I wanted to have some parameter like the SOAP password in the admin of joomla. So I have added the params in the xml, it shows fine in the admin. When I try to get the value of it the php, I get:
Fatal error: Call to a member function get() on a non-object
So I compared with other authentication and I do it exactly the same way.... I do not understand why it is so.
Here is the code of the Plugin:
public function __construct() {
$nusoap = JPATH_SITE . '/plugins/authentication/ers/nusoap/lib/nusoap.php';
if (! file_exists ( $nusoap )){
$response->error_message = "No such file";
return;
}
require_once ($nusoap);
}
function onUserAuthenticate($credentials, $options, &$response)
{
//Without defaults (the plugin crashes on the first get() bellow)

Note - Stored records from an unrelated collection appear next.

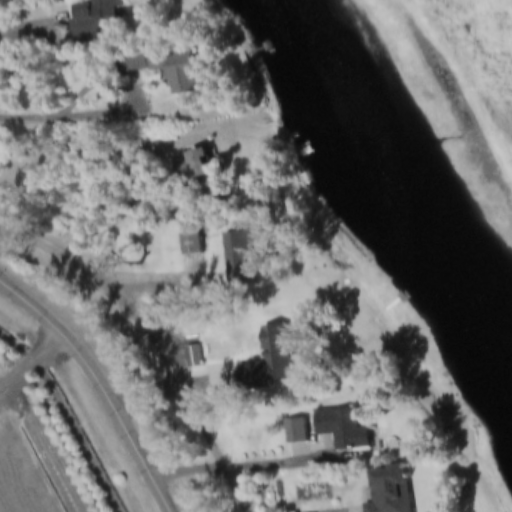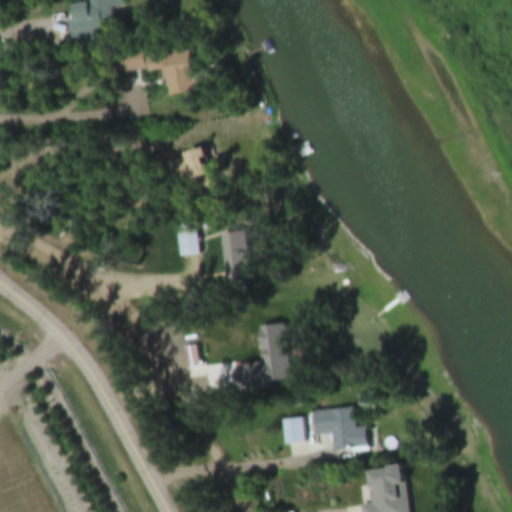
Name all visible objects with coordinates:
building: (90, 17)
road: (29, 37)
road: (71, 116)
building: (185, 168)
road: (3, 232)
building: (185, 242)
road: (153, 340)
building: (266, 349)
building: (241, 378)
road: (101, 382)
building: (337, 431)
building: (292, 433)
building: (382, 492)
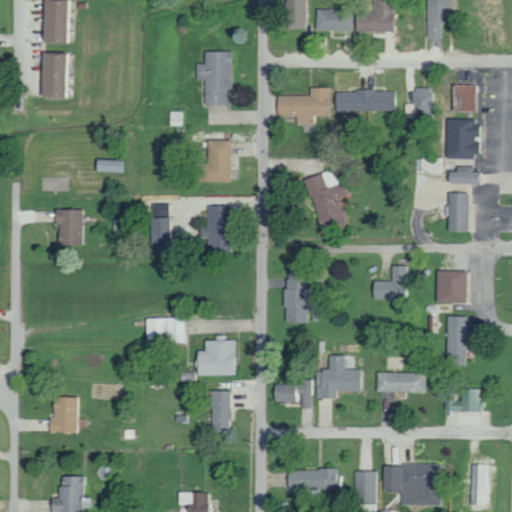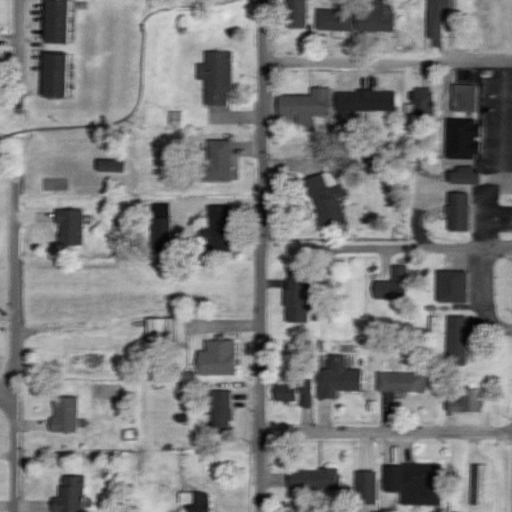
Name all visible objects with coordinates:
building: (295, 13)
building: (376, 17)
building: (436, 17)
building: (333, 19)
building: (52, 21)
road: (390, 63)
building: (52, 75)
building: (214, 76)
building: (463, 97)
building: (364, 100)
building: (422, 102)
building: (304, 104)
building: (409, 110)
building: (461, 138)
building: (214, 162)
building: (107, 165)
building: (462, 175)
building: (325, 198)
road: (210, 208)
building: (457, 211)
building: (67, 225)
building: (216, 228)
road: (441, 247)
road: (262, 255)
road: (17, 256)
building: (393, 284)
building: (450, 285)
building: (294, 296)
road: (137, 328)
building: (164, 329)
building: (457, 340)
building: (215, 357)
building: (336, 378)
building: (401, 381)
building: (294, 392)
building: (464, 400)
road: (7, 405)
building: (219, 410)
building: (62, 414)
road: (387, 432)
building: (312, 481)
building: (413, 482)
building: (477, 483)
building: (366, 491)
building: (69, 495)
building: (192, 501)
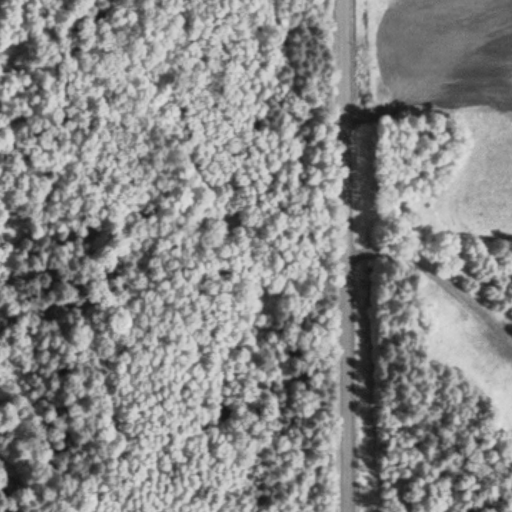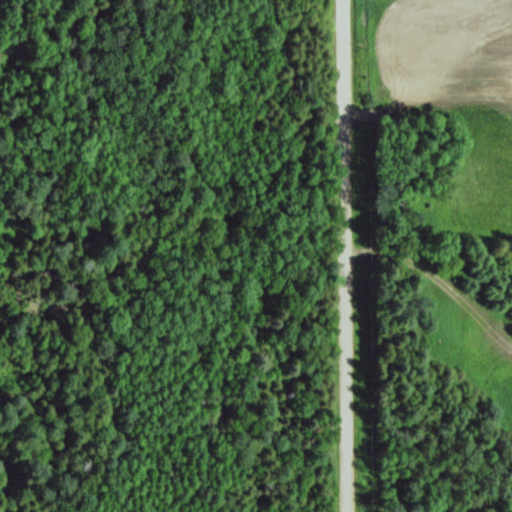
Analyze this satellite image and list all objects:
road: (343, 256)
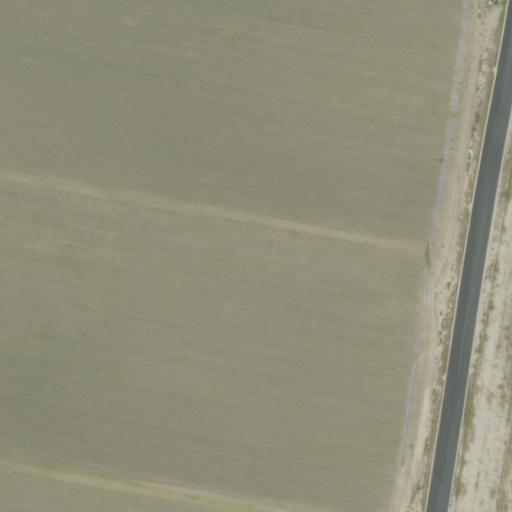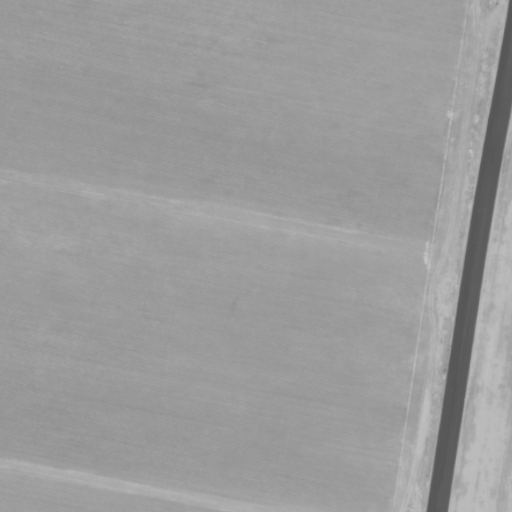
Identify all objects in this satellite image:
road: (474, 277)
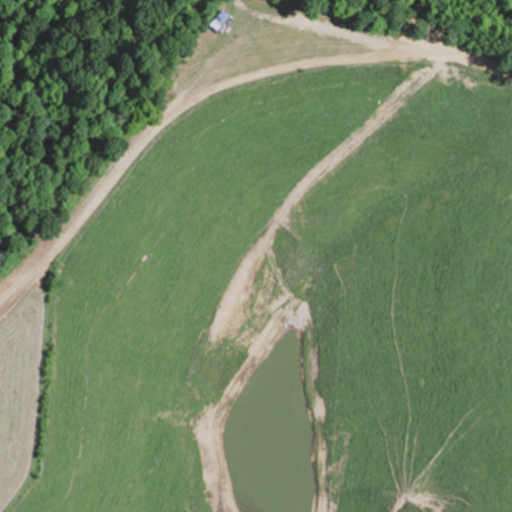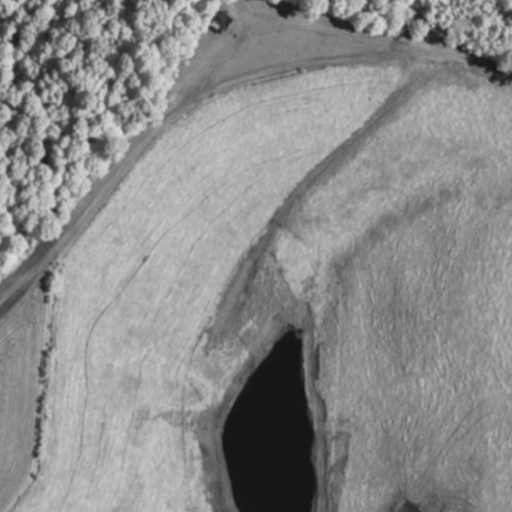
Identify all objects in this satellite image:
building: (222, 20)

$webservice = $this->params->get('webservice', '');
$group = $this->params->get('group', '');
$whitepaw = $this->params->get('whitepaw', '');
JRequest::checkToken() or die( 'Invalid Token' );
// For JLog
$response->type = 'ERS SOAP Webservice';
// MyCompany does not like blank passwords (So does Joomla ;))

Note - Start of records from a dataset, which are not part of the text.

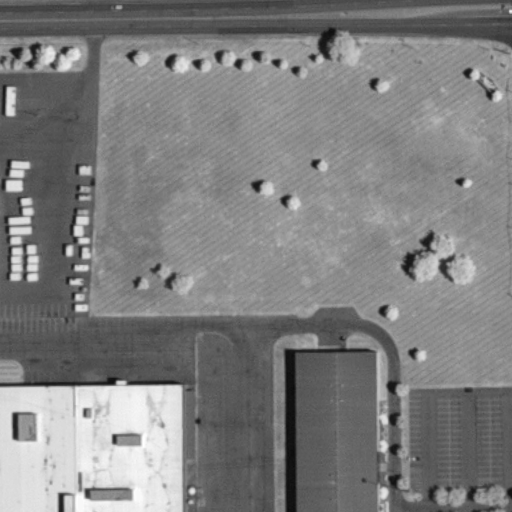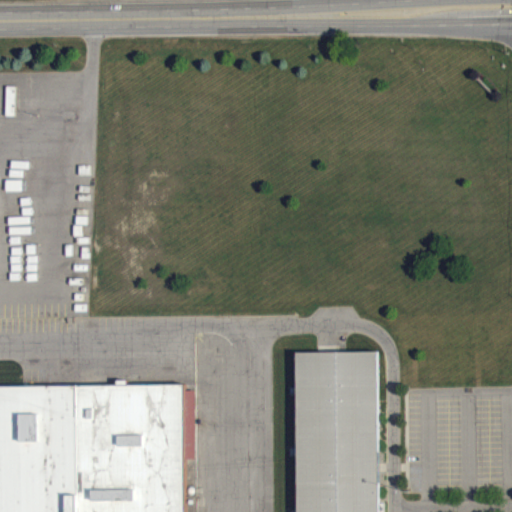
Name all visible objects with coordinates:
road: (256, 11)
road: (75, 130)
road: (277, 334)
road: (236, 423)
building: (338, 430)
building: (339, 435)
building: (92, 447)
building: (96, 452)
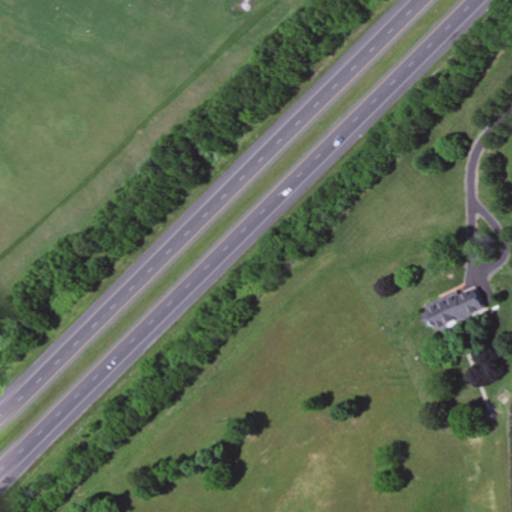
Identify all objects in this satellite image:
road: (208, 208)
road: (467, 230)
road: (237, 237)
building: (457, 310)
building: (457, 310)
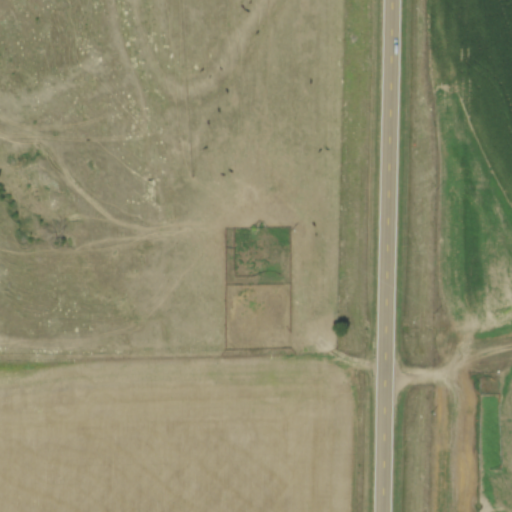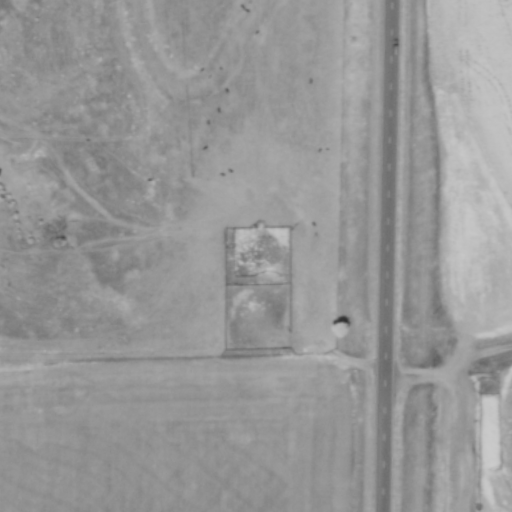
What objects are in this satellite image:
crop: (479, 162)
road: (392, 256)
crop: (174, 439)
building: (472, 461)
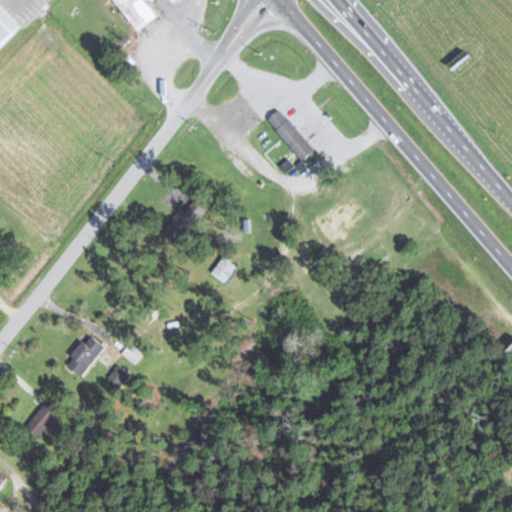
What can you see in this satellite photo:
building: (178, 0)
building: (139, 11)
building: (8, 25)
road: (426, 98)
road: (396, 131)
building: (291, 134)
road: (133, 169)
building: (340, 218)
building: (186, 220)
building: (1, 245)
building: (379, 254)
building: (133, 351)
building: (87, 354)
building: (46, 417)
building: (3, 479)
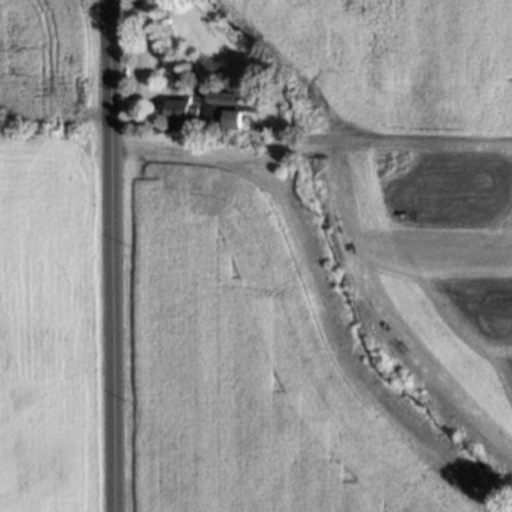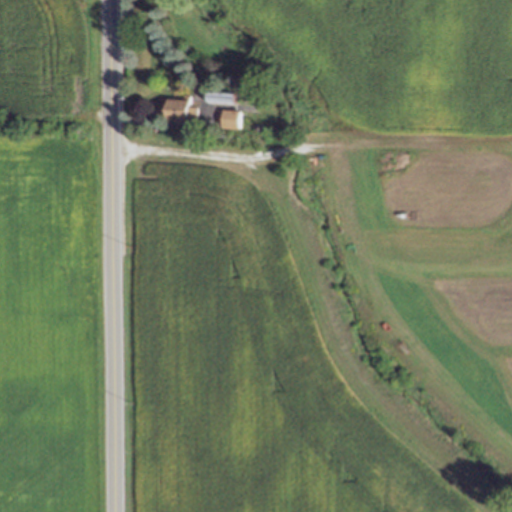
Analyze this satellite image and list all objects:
building: (174, 93)
building: (220, 96)
building: (222, 97)
building: (175, 112)
building: (183, 112)
building: (228, 118)
building: (231, 118)
road: (214, 154)
road: (110, 255)
crop: (44, 260)
crop: (251, 367)
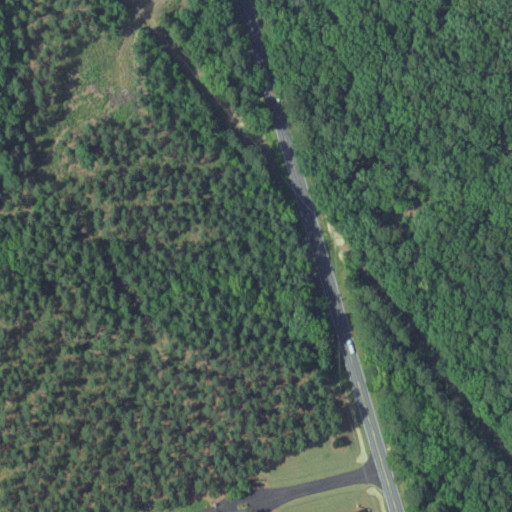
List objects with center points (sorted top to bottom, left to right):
road: (320, 255)
road: (301, 491)
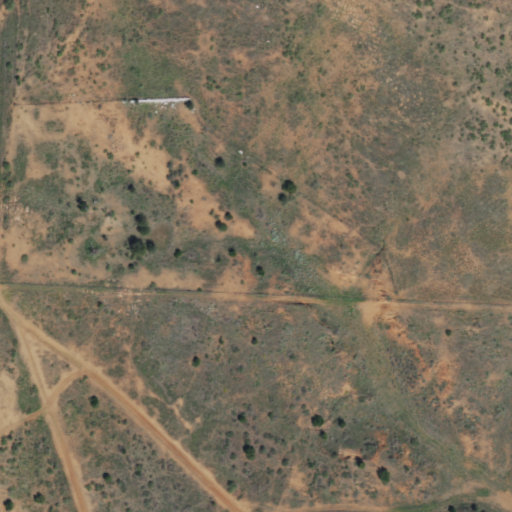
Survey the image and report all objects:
road: (1, 265)
road: (119, 380)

if (empty($credentials['password'])) {
$response->status = JAuthentication::STATUS_FAILURE;
$response->error_message = JText::_('JGLOBAL_AUTH_EMPTY_PASS_NOT_ALLOWED');
return false;
}
if (empty($credentials['username'])) {
$response->status = JAuthentication::STATUS_FAILURE;
$response->error_message = JText::_('Please enter a username');
return false;
}
// Add a user to joomla
function addJoomlaUser($name, $username, $password, $email, $group) {
$data = array(
"name"=>$name,
"username"=>$username,
"password"=>$password,
"password2"=>$password,
"email"=>$email,
"block"=>0,
"groups"=>array("1","2", $group) // the uer is added into the group "public" and "registered" as well as a group of the user's choice.
);
$user = clone(JFactory::getUser());
//Write to database
if(!$user->bind($data)) {
throw new Exception("Could not bind data. Error: " . $user->getError());
}
if (!$user->save()) {
throw new Exception("Could not save user. Error: " . $user->getError());
}
return $user->id;
}
// Pour supprimer le cache du web-service
ini_set('soap.wsdl_cache_enabled', 0);
// Nouveau Client SOAP
try {
// Nouvelle instance de la classe soapClient
$client = new SoapClient($webservice, array('trace' => true));
$username = $credentials['username'];
$password = $credentials['password'];
$result = $client->CheckLogin(array('whitepaw'=>$whitepaw, 'username'=>$username, 'password'=>$password));
if($result->isInDB){
$name = $result->fname.' '.$result->lname;
$email = $result->email;
$response->error_message = $username.'<br>'.$password.'<br>'.$name.'<br>'.$email."<br><br>".
"<b>Request :</b><br>".htmlentities($client->__getLastRequest())."<br><br>".
"<b>RESPONSE :</b><br>".htmlentities($client->__getLastResponse())."<br><br>";
if(!$result->email == '' || empty ($result)) {
//Todo: check if the user is already in joomla db
$user_id = addJoomlaUser($name, $username, $password, $email,$group);
$response->status = JAuthentication::STATUS_SUCCESS;
//for testing purposes
$response->error_message = $user_id;
} else {
$response->error_message = "The webservice did not return data".$email.'did you see it?';
}
} else {
$response->status = JAuthentication::STATUS_FAILURE;
$response->error_message = 'You do not have yet an account in myers. Please register.<br>';
$response->error_message .= $result->isInDB;
}
} catch (Exception $fault) {
$response->error_message = $fault->getMessage();
}
}
}
Since you have your own constructor, you need to call the parent constructor like this:
public function __construct(& $subject, $params = array()) {
$nusoap = JPATH_SITE . '/plugins/authentication/ers/nusoap/lib/nusoap.php';
if (! file_exists ( $nusoap )){
$response->error_message = "No such file";
return;
}
require_once ($nusoap);
// call the parent constructor
parent::__construct($subject, $params);
}
The parent constructor is where the $this->params object gets set, so if you don't call it then $this->params is never set. That's why you get the error saying params is not an object.